● **Required work**:
1 – Echo the Space Funk Monaco passage from "So I pitched" up to and including "I could find.".
2 – Answer these questions from the Space Funk Monaco passage:
(a) Which film had the writer recently rewatched?
(b) Which album supplied the songs the writer referred to when describing the atmosphere?
(c) Until about when did the working title remain the title of the save?
3 – State whether each statement agrees with the Space Funk Monaco passage, and quote the words that settle it:
(a) The musical aspect was part of the initial pitch.
(b) The concept was pitched on day 0.
(c) To describe the atmosphere, the writer pointed to visual references first.

● **Quoted passage**:
So I pitched this concept day 0 under the working title "Space Funk Monaco" (which was the title of the save until maybe 4 days before the deadline). I had recently rewatched Speed Racer (2009), a childhood favorite of mine, and was feeling primed and ready to recreate an extremely cinematic and dynamic race combined with an off-the-wall artistic aesthetic. The musical aspect of the project was not actually part of the initial pitch, other than the word Funk in the working title, and that when trying to describe the atmosphere that I wanted to achieve with the park, I found myself referring to songs off of Daft Punk's album Discovery, like Face to Face and Superheroes, rather than first pointing to actual visual references. There was something about the music that to me, captured the essence of the futuristic funky vibe better than any visual reference I could find.

● **Data section**:
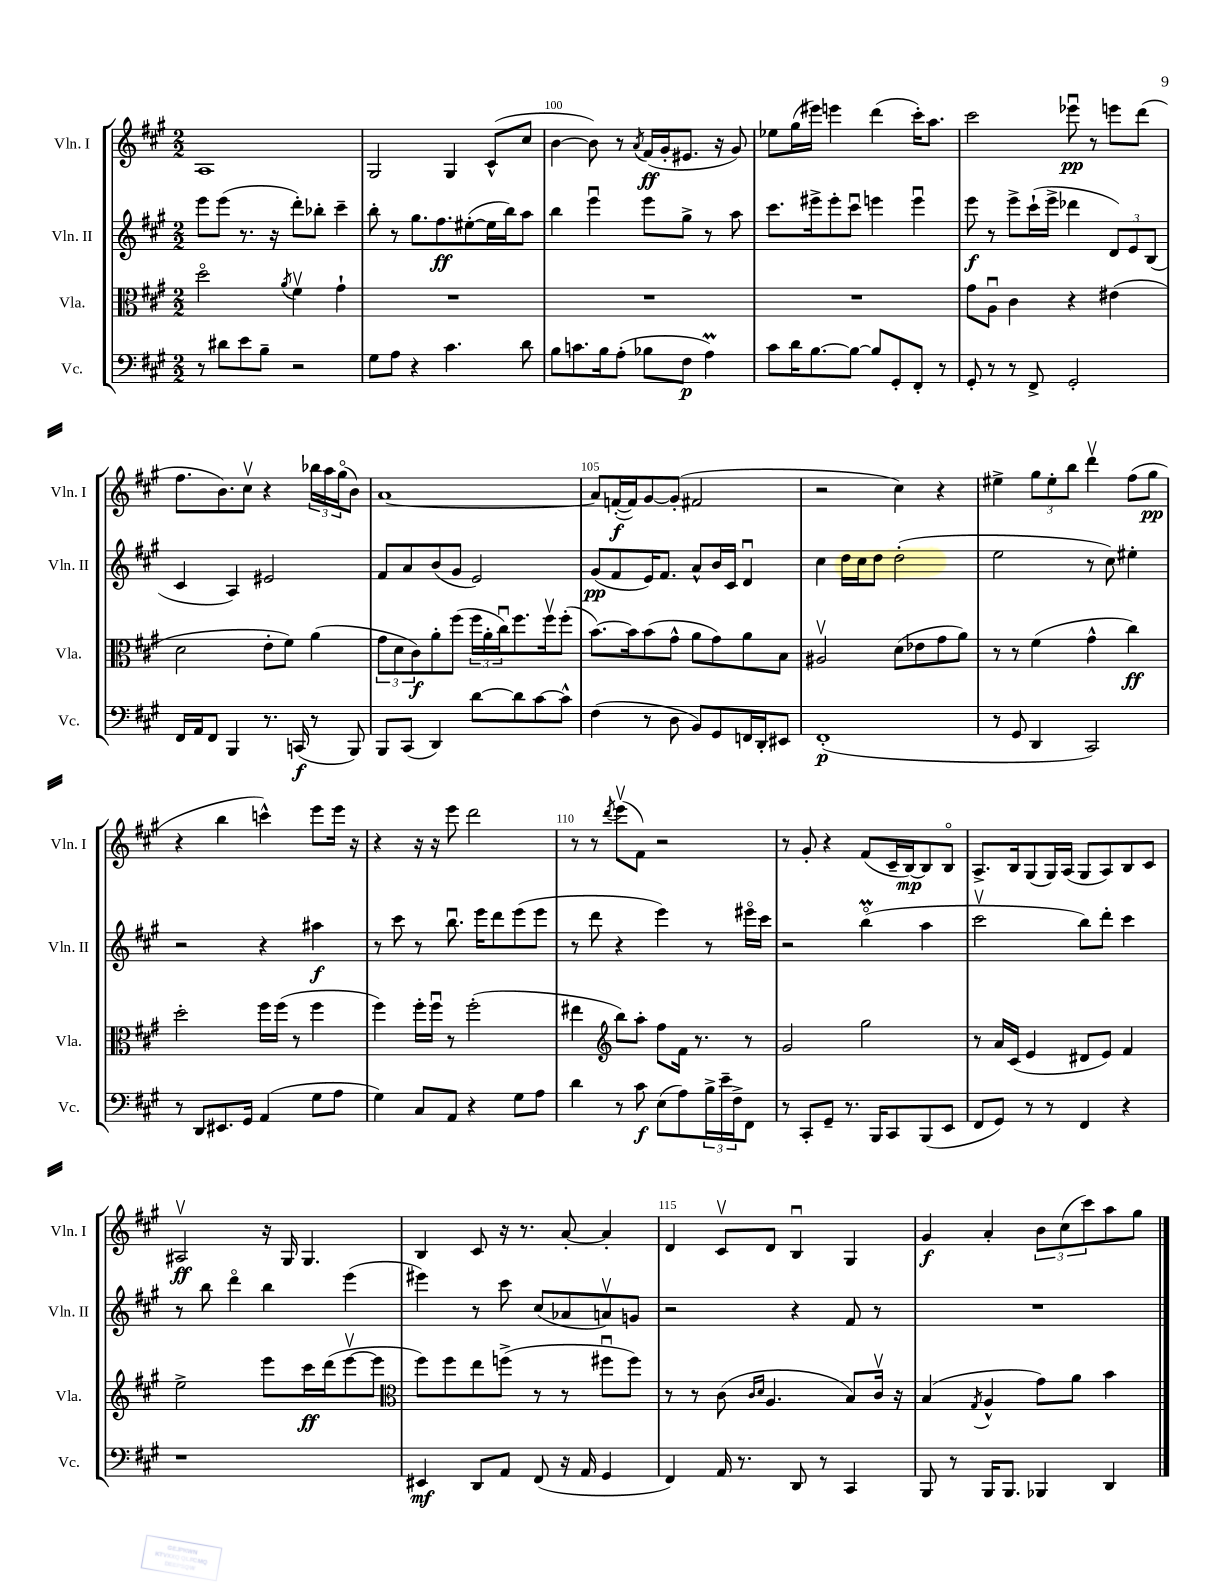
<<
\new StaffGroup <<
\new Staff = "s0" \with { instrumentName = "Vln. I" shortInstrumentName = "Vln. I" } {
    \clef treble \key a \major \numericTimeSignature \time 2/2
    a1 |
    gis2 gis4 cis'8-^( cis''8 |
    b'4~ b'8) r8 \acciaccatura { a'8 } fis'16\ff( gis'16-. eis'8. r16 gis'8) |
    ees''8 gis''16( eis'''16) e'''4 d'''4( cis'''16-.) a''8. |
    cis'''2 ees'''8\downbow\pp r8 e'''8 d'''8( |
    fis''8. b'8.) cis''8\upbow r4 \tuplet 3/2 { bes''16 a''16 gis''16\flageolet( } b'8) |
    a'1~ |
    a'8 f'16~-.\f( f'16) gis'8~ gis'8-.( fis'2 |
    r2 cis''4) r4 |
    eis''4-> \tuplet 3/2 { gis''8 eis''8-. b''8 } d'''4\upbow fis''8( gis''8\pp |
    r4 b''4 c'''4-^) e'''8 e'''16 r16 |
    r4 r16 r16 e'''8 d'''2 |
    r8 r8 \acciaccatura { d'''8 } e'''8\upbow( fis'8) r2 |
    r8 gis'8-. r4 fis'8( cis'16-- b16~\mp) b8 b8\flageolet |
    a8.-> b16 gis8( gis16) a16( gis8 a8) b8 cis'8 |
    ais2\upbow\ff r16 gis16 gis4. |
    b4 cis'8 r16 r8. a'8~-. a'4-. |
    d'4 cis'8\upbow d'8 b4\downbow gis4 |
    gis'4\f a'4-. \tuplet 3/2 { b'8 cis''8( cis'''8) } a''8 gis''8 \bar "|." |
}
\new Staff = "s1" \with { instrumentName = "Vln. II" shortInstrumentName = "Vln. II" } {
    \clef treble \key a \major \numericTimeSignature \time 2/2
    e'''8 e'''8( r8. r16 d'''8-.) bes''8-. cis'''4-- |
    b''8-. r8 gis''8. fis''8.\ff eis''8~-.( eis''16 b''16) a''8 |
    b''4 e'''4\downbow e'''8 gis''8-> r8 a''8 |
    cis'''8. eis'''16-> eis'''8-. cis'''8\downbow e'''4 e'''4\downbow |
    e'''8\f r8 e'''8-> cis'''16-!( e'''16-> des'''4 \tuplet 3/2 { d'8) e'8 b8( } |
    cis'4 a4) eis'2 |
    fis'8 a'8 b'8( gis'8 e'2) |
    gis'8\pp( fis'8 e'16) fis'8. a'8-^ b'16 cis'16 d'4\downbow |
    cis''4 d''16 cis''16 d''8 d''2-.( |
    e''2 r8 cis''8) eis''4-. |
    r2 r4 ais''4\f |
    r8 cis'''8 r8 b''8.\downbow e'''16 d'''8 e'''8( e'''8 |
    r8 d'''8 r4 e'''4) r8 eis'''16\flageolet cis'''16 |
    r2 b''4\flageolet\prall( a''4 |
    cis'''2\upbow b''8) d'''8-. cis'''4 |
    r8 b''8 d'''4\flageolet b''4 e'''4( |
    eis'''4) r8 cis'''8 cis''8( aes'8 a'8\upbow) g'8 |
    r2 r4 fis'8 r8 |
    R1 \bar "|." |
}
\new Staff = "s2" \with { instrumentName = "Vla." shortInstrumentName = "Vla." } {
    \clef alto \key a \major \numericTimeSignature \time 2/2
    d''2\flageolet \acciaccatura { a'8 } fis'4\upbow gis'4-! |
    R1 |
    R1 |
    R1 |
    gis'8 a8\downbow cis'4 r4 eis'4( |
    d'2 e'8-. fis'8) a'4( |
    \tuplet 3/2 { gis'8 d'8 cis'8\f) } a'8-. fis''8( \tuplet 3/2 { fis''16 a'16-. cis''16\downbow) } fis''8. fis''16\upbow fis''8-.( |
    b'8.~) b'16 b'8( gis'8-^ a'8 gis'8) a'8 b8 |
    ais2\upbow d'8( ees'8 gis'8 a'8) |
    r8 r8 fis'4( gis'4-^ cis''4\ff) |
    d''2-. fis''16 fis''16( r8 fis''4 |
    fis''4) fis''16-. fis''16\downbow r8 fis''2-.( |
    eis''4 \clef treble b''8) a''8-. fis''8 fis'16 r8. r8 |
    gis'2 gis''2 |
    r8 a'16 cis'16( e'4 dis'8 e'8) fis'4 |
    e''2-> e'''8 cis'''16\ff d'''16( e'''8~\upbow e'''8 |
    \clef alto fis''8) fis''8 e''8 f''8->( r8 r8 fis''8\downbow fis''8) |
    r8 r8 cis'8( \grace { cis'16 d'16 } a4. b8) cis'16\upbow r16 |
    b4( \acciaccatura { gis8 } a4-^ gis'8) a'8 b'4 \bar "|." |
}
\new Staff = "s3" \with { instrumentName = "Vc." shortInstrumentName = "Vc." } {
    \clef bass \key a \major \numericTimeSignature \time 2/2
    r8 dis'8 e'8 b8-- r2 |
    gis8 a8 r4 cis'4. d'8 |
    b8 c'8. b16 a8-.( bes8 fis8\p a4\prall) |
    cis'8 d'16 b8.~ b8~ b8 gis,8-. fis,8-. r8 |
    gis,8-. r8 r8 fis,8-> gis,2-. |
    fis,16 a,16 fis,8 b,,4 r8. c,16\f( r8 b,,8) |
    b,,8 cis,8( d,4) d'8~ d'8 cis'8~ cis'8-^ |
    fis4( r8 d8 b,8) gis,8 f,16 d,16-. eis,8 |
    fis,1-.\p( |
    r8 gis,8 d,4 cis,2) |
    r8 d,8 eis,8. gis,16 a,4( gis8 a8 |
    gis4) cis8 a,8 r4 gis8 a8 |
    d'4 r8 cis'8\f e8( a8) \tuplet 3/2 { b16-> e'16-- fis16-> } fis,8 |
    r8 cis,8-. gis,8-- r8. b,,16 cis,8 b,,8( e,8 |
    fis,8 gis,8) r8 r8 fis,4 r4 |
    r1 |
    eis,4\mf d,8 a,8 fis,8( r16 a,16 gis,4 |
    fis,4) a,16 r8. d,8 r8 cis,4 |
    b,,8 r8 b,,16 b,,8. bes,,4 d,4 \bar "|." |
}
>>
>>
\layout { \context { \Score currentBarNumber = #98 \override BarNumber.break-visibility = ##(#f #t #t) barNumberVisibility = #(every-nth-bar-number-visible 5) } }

● **Answers below**:
1 –
So I pitched this concept day 0 under the working title "Space Funk Monaco" (which was the title of the save until maybe 4 days before the deadline). I had recently rewatched Speed Racer (2009), a childhood favorite of mine, and was feeling primed and ready to recreate an extremely cinematic and dynamic race combined with an off-the-wall artistic aesthetic. The musical aspect of the project was not actually part of the initial pitch, other than the word Funk in the working title, and that when trying to describe the atmosphere that I wanted to achieve with the park, I found myself referring to songs off of Daft Punk's album Discovery, like Face to Face and Superheroes, rather than first pointing to actual visual references. There was something about the music that to me, captured the essence of the futuristic funky vibe better than any visual reference I could find.

2 –
(a) Speed Racer (2009)
(b) Daft Punk's album Discovery
(c) Until maybe 4 days before the deadline

3 –
(a) No: "The musical aspect of the project was not actually part of the initial pitch"
(b) Yes: "So I pitched this concept day 0"
(c) No: "rather than first pointing to actual visual references"